Chatting to a friend this week, I mentioned that I had become a board member of The New England Writers' Centre. I also said that one of the two immediate projects that I had taken on was concerned with the promotion of New England writers and writing. Are there many, I was asked?
Feeling slightly stroppy, I asked my friend to name a few Australian writers. As I had hoped, three of the four named had New England connections.
Back in September, I posed the question Should we have a festival of New England writing? My idea then was an annual event that might promote New England writers and writing to a wider audience and that might grow into a major event like Byron Bay. That remains my dream, but there are a few intermediate steps first.
One is to grow the New England Writers' Centre cash flow to support the promotion of New England writing in the broad sense, as well as the capacity to seed fund a major annual event. For reasons implicit in my last post, The forgetting of Newcastle, there is little point in looking for NSW Government funding. It is a little hard to explain to Sydney based officials why they should fund an activity whose key aim is to promote the existence of traditions independent of Sydney or indeed NSW!
This need not be the case, of course, if NSW Government policy was based on a recognition of diversity. However, it is hard to plan and fund in a world where mind sets require centralised uniform, integrating approaches with key performance indicators directly linked to those uniform approaches. What do you do when someone asks for money based on the explicit assumption that those centralised approaches are wrong, that alternative paths should be followed? It all becomes just too hard. This is not a criticism of those involved, simply an observation about the way systems work.

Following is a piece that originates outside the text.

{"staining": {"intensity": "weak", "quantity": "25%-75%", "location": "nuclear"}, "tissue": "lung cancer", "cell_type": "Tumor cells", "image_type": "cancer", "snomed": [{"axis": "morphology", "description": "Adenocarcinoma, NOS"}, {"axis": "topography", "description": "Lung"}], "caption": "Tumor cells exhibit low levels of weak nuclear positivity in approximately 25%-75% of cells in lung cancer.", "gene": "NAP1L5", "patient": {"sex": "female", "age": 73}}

To overcome this problem I have set a target of raising at least $100,000 in donations over the next few months with a key focus on the New England diaspora. Why $100,000? This would give the NEWC the minimum cash required to operate for twelve months without any form of Government subsidies and allow it to promote New England writers and writing in addition to its existing activities.
A number of issues have to be worked through before such a campaign can be launched. At this point, I am simply giving advance notice. Expect more in due course.